Figure 1. Increased neuron death and microglial activation caused by PGRN deficiency in a model of CNS injury.

(A) Representative SNpc sections showing decreased numbers of TH-positive neurons and increased numbers of IBA1-positive microglia following MPTP exposure in PGRN-deficient mice. Dashed lines indicate SNpc. Scale bars: 500 μm. (B) Quantification of TH-positive neurons and IBA1-positive microglia in the SNpc in the global PGRN-deficient mouse model. Numbers denote n per group. *P < 0.05, MPTP versus PBS; ^†P < 0.05, Grn^+/+ MPTP versus Grn^–/– MPTP; ^††P < 0.01, Grn^–/– MPTP versus either Grn^+/+ or Grn^+/– MPTP. (C) Quantification of TH-positive and IBA1-positive microglia in the SNpc in the microglia-targeted PGRN-deficient mouse model. Numbers denote n per group. *P < 0.05, MPTP versus PBS; ^†P < 0.05, Cd11b-Cre;Grn^fl/fl MPTP versus Cd11b-Cre⁺;Grn^fl/fl MPTP. (D) Representative confocal images showing that MPTP treatment decreased the number of TH-positive neurons (red) and increased the numbers of activated microglia (green) in the SNpc of Grn^–/– mice. Arrows indicate activated microglia.

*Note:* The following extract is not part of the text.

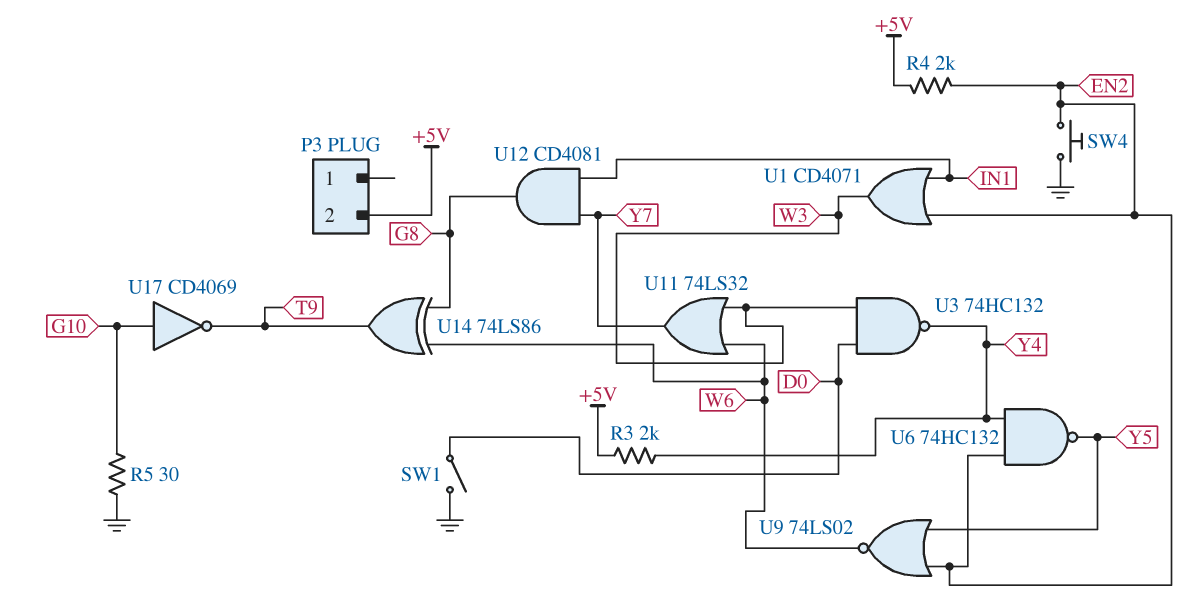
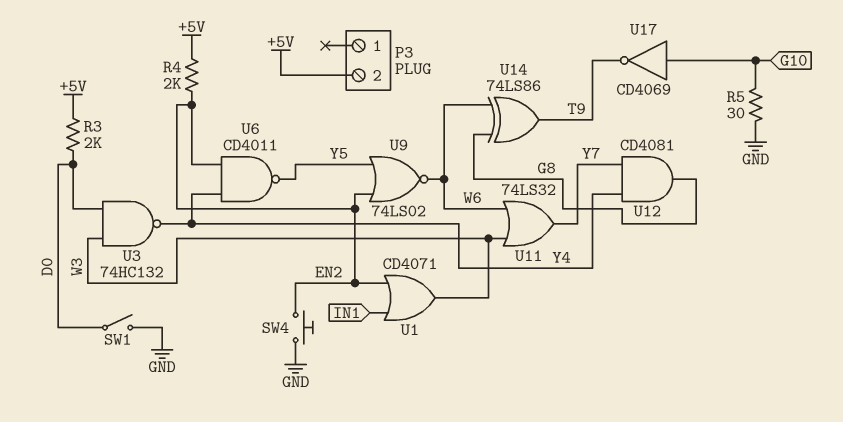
R3: 2k (+5V, Y4) -> 2k (+5V, D0)
U6: NAND 74HC132 (in EN2, in Y4, out Y5) -> NAND CD4011 (in EN2, in Y4, out Y5)
U12: AND CD4081 (in IN1, in Y7, out G8) -> AND CD4081 (in Y4, in Y7, out G8)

Scale bar: 20 μm.

Figure 2. Microglial PGRN deficiency increases the death of cultured neurons.

(A) Grn mRNA levels in cultured primary neurons and microglia. *P < 0.001. (B) Similar numbers of surviving Grn^+/+ and Grn^–/– midbrain neurons (TUJ1 or TH immunolabeled) following MPP⁺ treatment. *P < 0.05, 5 μM versus untreated. (C) Immunoblot showing reduced levels of secreted PGRN in Grn^fl/fl mixed cortical cultures infected with Iba1-Cre lentivirus. (D) Quantification of secreted PGRN in mixed cortical cultures. *P < 0.01. (E) Representative image showing decreased survival of MAP2-positive neurons in mixed cultures lacking microglial PGRN compared with control cultures. *P < 0.001. Scale bar: 20 μm. (F) Increased risk of death for wild-type neurons exposed to conditioned media from LPS/IFN-γ–treated PGRN-deficient microglia. *P < 0.0001 (log-rank test), LPS/IFN-γ–treated conditioned media compared with PBS-treated conditioned media.

Figure 3. PGRN-deficient microglia exhibit a hyperactivated inflammatory response.

(A) Increased inflammatory cytokine mRNA levels in LPS/IFN-γ–treated Grn^–/– microglia, compared with Grn^+/+ controls, that was rescued by lentiviral infection with murine PGRN (MuGrn). *P < 0.05 compared with PBS; ^†P < 0.05 compared with Grn^–/– LPS/IFN-γ. (B) Representative time plots revealing increased secretion of inflammatory cytokines by LPS/IFN-γ–treated Grn^–/– microglia compared with similarly treated Grn^+/+ cultures.